As a person who can't sing a melody to save my soul, I was fascinated that I could play a song exactly the way it actually sounded just by reading and following the sheet music. It's not that I'm tone deaf. One test we were given before joining the actual instrument playing band (as opposed to the Tonette playing band) was to determine if we could name a note by hearing it played on the piano. I recall doing very well on that test. So, I hear music, I know when notes are off key, but there's a disconnect between my brain and my mouth.

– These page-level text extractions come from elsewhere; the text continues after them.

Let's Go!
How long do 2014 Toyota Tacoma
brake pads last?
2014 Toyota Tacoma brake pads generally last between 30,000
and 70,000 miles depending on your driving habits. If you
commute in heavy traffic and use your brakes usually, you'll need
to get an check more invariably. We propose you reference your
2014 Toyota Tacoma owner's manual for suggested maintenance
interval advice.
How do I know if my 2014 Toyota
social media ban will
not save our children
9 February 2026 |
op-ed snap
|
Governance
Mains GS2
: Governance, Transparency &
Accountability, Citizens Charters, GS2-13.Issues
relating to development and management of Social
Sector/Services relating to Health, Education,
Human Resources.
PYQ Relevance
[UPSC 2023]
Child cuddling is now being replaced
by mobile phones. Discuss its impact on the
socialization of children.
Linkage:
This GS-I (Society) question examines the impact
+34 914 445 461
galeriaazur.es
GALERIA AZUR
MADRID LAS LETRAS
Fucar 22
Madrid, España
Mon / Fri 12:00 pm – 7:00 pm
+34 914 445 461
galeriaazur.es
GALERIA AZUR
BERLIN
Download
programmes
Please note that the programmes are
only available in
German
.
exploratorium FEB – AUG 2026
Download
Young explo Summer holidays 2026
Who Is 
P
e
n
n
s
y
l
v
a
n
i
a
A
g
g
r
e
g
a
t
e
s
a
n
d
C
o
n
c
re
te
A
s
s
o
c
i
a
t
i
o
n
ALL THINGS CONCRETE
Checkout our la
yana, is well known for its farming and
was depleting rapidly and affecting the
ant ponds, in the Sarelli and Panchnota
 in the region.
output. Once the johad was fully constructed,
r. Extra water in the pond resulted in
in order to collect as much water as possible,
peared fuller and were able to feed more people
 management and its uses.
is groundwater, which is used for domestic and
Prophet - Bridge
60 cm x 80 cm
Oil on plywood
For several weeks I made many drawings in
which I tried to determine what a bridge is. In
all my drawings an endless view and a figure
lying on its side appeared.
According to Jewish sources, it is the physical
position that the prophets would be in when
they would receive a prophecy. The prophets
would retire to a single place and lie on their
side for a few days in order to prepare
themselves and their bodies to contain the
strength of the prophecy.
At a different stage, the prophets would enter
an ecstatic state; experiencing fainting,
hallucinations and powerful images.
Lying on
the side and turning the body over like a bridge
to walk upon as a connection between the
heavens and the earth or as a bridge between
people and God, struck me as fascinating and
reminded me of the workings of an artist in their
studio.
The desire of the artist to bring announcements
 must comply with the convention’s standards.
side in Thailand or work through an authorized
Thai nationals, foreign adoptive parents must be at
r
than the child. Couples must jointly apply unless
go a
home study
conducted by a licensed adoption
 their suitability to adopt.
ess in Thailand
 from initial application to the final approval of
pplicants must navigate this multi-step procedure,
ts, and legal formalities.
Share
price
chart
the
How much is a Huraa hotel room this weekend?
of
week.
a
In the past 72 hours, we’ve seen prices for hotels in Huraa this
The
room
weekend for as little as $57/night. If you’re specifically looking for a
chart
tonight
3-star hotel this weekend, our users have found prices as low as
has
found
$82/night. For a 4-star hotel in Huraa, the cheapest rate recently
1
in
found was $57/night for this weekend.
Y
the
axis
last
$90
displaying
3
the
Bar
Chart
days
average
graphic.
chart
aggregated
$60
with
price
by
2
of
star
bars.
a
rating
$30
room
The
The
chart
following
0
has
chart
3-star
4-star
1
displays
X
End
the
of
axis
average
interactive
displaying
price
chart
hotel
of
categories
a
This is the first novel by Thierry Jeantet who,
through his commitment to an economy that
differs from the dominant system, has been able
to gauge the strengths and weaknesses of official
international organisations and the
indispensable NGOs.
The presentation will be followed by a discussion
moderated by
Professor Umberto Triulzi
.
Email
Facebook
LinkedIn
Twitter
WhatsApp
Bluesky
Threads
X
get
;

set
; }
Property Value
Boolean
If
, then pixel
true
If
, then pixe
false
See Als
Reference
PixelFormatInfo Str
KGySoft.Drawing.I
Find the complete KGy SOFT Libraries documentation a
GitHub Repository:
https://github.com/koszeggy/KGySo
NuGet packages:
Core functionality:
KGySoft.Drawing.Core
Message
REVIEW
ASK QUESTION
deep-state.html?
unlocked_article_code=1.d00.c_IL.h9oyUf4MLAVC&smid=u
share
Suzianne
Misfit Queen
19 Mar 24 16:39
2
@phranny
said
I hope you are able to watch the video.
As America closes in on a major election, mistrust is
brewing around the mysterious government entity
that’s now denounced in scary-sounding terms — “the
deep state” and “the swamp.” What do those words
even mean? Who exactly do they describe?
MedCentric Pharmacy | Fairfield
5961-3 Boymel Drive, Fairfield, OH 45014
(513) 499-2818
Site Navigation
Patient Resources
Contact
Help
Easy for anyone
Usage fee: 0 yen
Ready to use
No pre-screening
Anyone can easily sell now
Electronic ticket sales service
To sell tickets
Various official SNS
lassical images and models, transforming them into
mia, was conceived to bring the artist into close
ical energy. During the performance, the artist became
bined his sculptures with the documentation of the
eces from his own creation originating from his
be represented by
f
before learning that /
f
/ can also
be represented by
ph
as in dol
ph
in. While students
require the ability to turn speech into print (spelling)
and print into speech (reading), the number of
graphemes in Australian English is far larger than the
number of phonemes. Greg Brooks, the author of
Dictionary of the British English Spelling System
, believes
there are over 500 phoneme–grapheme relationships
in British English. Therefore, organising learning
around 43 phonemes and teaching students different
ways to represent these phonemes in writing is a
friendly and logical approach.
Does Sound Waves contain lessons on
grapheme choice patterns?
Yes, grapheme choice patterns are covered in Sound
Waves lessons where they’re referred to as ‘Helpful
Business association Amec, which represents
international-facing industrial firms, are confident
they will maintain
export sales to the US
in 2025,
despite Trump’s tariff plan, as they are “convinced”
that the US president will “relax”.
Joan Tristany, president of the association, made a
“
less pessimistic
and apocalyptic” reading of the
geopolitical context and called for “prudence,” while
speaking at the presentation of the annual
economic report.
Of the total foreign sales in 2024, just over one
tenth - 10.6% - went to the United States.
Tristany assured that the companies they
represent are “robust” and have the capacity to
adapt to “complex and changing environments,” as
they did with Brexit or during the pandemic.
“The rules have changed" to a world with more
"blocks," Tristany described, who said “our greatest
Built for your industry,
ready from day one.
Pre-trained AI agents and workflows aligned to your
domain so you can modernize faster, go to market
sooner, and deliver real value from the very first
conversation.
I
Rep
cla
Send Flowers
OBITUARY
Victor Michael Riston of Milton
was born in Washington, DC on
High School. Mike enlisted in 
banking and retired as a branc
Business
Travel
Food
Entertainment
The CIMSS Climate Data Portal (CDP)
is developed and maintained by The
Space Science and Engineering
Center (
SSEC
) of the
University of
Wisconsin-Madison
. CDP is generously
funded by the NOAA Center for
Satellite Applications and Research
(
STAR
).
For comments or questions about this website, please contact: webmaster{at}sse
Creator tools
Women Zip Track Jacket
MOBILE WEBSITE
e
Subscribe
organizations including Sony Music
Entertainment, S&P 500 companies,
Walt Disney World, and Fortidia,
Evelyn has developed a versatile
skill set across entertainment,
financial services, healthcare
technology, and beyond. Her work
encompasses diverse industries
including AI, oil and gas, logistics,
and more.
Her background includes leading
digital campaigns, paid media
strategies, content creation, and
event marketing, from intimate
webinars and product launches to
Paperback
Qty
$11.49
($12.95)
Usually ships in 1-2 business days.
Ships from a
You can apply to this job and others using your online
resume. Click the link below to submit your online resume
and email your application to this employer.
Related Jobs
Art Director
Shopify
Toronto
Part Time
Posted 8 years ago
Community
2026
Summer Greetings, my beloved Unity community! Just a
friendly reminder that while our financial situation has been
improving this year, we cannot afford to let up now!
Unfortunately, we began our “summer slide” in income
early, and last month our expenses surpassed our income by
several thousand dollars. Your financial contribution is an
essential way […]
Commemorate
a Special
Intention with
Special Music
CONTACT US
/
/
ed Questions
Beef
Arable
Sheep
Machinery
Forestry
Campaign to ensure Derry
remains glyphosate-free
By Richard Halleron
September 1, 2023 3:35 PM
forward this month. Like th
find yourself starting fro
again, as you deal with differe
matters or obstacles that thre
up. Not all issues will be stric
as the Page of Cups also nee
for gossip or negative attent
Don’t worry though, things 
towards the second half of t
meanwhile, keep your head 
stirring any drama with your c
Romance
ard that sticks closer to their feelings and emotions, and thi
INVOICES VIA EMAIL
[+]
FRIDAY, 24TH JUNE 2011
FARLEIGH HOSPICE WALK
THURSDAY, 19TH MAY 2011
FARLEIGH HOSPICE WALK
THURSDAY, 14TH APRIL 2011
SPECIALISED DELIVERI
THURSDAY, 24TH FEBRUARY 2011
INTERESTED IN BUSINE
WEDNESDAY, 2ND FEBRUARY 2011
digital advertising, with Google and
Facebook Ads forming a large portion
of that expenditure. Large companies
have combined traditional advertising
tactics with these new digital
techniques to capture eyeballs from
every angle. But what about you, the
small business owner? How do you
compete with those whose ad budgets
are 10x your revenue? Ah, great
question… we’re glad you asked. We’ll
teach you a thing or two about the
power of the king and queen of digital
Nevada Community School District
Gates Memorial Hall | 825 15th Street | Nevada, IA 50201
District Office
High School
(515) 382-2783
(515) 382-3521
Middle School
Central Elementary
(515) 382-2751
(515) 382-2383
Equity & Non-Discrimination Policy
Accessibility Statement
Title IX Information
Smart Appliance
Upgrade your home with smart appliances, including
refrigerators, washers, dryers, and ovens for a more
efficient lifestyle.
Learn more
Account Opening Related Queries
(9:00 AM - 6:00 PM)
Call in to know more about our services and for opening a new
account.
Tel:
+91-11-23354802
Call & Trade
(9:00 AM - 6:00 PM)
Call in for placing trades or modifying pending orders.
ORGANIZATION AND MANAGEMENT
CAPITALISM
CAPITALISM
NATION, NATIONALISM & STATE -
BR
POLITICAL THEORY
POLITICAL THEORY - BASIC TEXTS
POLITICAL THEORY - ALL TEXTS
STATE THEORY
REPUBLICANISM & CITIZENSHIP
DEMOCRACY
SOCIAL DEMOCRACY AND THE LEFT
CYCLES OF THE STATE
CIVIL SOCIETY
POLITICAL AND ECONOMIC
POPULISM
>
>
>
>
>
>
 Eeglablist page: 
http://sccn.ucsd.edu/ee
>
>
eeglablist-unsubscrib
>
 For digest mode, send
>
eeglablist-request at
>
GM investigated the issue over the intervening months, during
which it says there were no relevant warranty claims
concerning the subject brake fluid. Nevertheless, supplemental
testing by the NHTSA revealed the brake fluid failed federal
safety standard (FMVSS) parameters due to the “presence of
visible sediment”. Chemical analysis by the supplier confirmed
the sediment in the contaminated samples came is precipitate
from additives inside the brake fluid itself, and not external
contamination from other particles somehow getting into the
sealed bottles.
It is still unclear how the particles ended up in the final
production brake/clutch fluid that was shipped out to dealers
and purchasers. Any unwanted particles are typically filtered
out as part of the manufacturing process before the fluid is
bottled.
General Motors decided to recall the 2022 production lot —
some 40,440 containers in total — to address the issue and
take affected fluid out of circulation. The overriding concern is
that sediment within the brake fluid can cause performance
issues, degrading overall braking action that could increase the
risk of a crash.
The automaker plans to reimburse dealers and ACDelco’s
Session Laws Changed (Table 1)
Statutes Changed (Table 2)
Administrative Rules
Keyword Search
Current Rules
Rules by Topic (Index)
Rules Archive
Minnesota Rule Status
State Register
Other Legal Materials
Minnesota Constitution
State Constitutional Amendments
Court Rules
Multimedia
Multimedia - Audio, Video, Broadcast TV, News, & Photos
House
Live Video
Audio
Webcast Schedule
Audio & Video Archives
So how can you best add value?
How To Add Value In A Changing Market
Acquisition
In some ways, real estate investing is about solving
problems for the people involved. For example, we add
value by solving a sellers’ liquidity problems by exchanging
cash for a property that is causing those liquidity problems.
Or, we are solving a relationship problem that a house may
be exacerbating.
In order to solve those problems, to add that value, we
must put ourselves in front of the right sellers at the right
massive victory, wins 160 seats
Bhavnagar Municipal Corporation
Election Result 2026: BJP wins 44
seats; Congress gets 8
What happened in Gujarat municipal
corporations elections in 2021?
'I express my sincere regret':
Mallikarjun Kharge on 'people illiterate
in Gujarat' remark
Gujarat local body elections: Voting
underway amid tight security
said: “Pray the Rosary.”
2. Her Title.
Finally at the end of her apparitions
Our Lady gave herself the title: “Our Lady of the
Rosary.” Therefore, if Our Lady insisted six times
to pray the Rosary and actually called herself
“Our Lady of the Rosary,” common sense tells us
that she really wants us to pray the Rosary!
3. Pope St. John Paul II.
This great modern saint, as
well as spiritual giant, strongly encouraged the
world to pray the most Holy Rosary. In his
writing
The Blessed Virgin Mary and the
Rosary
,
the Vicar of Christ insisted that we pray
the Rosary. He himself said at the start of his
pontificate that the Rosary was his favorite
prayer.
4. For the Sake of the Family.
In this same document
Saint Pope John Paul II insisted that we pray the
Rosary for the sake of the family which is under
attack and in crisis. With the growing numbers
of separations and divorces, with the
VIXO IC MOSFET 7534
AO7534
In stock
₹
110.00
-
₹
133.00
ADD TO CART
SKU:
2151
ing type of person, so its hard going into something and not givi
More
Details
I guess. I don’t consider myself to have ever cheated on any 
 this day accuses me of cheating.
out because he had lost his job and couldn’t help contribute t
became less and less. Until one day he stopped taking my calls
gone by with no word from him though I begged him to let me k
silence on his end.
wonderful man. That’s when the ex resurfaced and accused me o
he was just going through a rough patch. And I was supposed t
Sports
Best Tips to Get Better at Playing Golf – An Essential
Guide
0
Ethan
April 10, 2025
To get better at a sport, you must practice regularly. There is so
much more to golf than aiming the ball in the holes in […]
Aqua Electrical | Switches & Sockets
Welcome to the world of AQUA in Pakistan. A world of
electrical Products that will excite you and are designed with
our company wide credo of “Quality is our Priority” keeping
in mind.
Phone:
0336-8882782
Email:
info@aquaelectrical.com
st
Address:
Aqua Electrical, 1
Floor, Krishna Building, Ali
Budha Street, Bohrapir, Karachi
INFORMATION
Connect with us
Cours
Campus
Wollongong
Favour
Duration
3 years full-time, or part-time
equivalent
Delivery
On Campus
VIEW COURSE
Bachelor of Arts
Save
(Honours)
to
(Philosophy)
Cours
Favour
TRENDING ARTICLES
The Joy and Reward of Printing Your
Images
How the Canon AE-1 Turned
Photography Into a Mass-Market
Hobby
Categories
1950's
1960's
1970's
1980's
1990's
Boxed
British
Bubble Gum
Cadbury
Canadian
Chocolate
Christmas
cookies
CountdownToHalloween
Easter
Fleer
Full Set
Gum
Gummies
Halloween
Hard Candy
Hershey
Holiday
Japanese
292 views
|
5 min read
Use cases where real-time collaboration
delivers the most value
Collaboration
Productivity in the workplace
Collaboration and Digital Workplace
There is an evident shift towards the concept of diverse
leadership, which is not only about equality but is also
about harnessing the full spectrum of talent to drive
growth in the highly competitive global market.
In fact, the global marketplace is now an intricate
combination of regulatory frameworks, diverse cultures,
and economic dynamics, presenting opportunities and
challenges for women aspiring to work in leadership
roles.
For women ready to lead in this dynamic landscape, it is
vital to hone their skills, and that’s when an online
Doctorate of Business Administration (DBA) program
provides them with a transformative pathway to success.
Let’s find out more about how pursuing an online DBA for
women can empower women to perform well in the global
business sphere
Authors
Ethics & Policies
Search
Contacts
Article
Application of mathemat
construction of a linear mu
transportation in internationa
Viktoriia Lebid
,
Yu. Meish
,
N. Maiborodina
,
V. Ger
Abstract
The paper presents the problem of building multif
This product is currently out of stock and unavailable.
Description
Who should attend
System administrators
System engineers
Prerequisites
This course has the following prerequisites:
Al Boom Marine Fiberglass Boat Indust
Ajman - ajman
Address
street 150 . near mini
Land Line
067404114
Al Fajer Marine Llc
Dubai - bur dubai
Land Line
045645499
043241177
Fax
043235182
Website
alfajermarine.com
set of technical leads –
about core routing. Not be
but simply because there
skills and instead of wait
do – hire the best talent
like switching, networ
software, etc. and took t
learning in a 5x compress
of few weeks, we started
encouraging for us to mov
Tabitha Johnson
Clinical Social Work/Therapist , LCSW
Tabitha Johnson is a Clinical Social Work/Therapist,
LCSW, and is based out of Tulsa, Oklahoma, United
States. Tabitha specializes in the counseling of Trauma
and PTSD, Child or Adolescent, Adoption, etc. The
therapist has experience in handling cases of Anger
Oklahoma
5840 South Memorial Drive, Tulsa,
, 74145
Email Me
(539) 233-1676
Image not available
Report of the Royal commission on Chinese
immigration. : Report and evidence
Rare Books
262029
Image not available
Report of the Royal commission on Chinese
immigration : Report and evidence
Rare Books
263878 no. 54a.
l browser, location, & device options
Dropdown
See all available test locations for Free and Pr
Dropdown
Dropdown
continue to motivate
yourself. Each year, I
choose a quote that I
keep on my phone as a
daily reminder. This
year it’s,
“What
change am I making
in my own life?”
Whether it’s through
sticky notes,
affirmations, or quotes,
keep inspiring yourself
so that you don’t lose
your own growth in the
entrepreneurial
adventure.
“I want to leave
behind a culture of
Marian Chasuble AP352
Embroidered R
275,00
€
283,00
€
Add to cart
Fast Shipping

The reason I never became a famous jazz clarinetist is a pitiful tale indeed. In 7th grade it was required that everyone be in the marching band as well as the concert band. Marching was not my obstacle. Throwing up in the 100 degree summer heat during summer marching practice, however, was a definite deal breaker. Also, in those days the band hall wasn't air conditioned. So, playing an instrument...a WIND instrument...in the stuffy band hall wasn't much better than marching in the heat. I didn't throw up, but I stayed pretty damn dizzy.
I've always thought it was unfortunate that my kick ass clarinet playing was thwarted by Mr. Britain and his everyone must march rule and my own Laurie must throw up rule. Of course, by not being in the band I learned lots of other things: sewing, cooking, speaking French, typing. I hardly ever throw up when I do any of those things. So, I've got that going for me.